------ SUPPLIED RECORDS
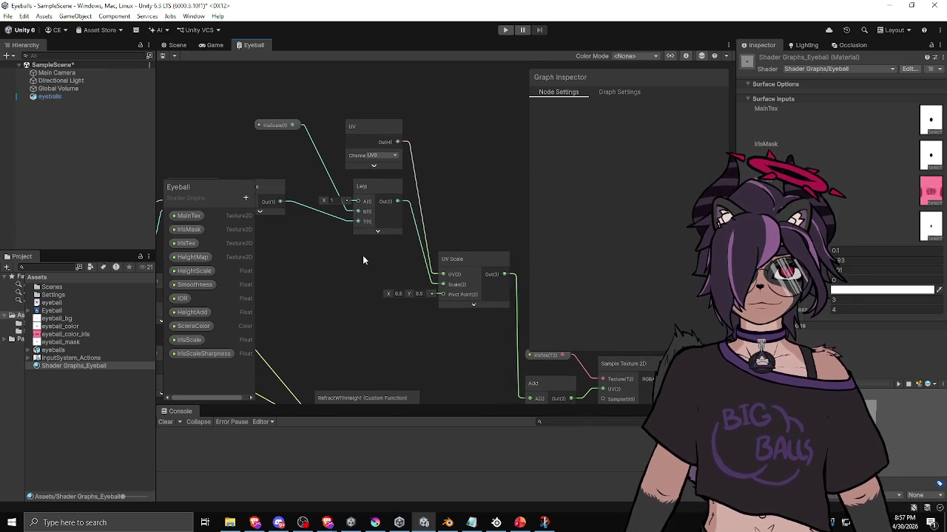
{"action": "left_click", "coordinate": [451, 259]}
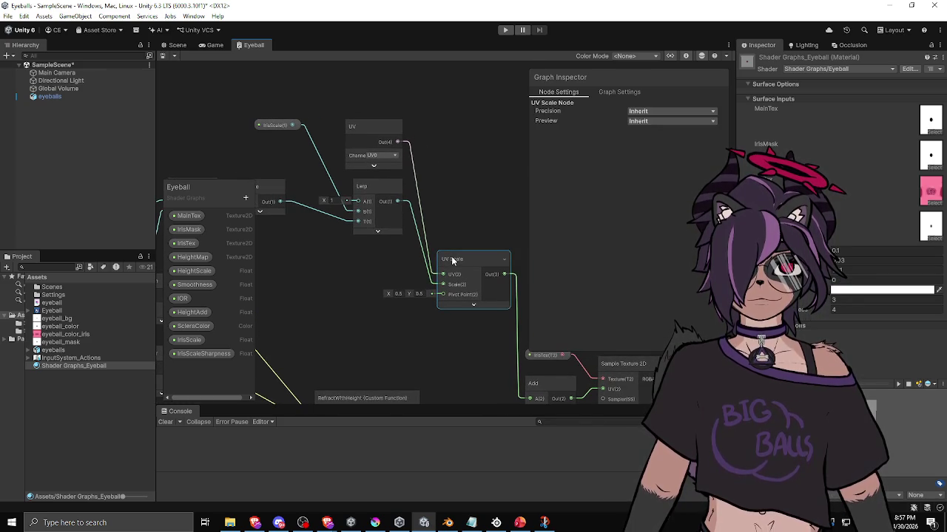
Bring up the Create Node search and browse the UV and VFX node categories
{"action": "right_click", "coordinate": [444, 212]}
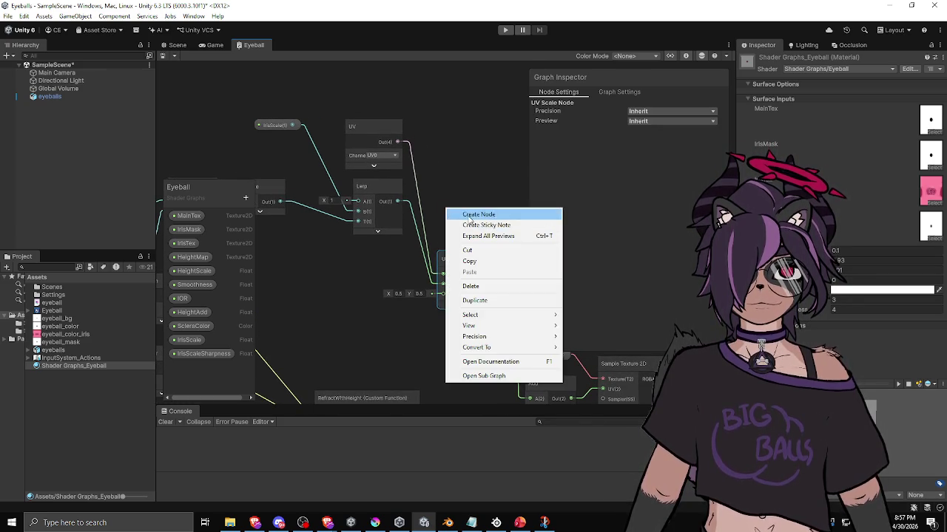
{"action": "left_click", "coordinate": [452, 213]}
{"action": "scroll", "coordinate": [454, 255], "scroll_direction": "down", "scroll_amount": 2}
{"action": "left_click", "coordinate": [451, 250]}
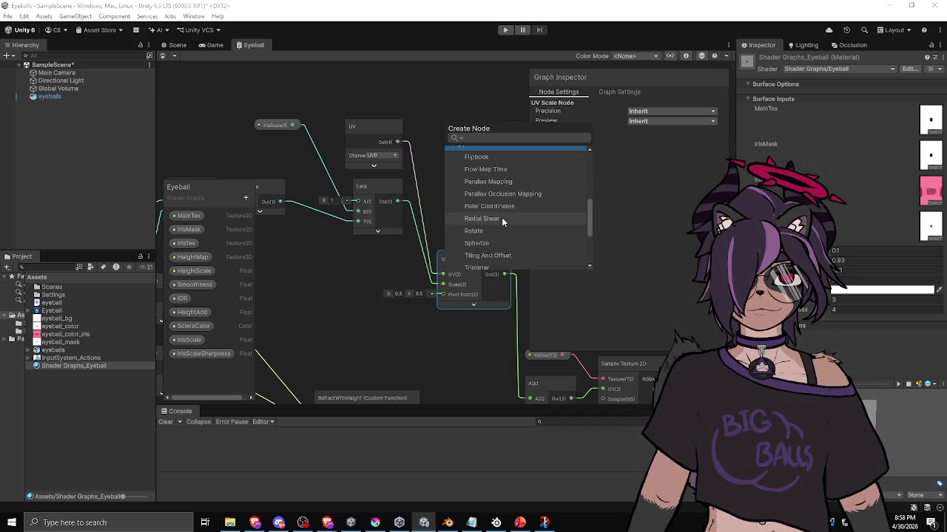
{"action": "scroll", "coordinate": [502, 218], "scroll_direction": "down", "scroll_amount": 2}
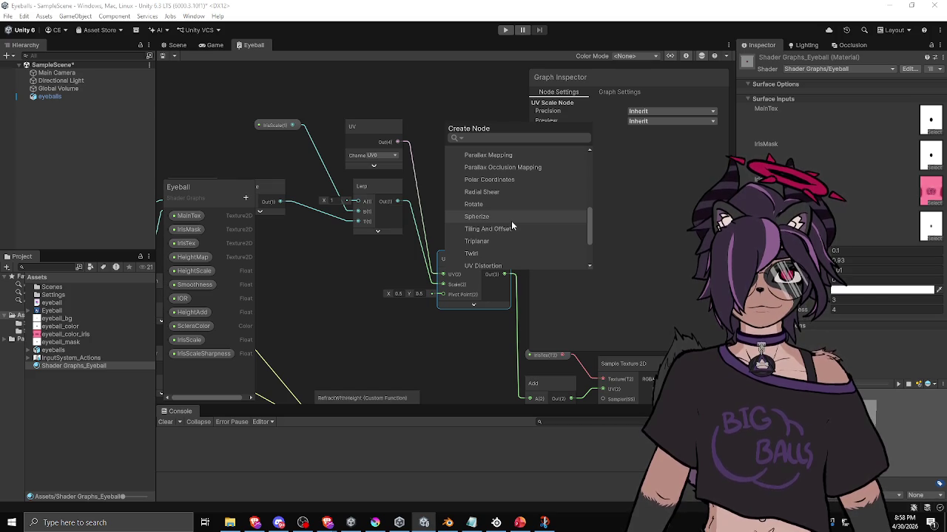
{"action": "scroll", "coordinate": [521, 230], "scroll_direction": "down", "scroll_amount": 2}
------------
▶ [WHAT TO DO]
What is needed is an exact reproduction of the data, pictures excluded.

▶ [OUTPUT]
{"action": "left_click", "coordinate": [451, 259]}
Bring up the Create Node search and browse the UV and VFX node categories
{"action": "right_click", "coordinate": [444, 212]}
{"action": "left_click", "coordinate": [452, 213]}
{"action": "scroll", "coordinate": [454, 255], "scroll_direction": "down", "scroll_amount": 2}
{"action": "left_click", "coordinate": [451, 250]}
{"action": "scroll", "coordinate": [502, 218], "scroll_direction": "down", "scroll_amount": 2}
{"action": "scroll", "coordinate": [521, 230], "scroll_direction": "down", "scroll_amount": 2}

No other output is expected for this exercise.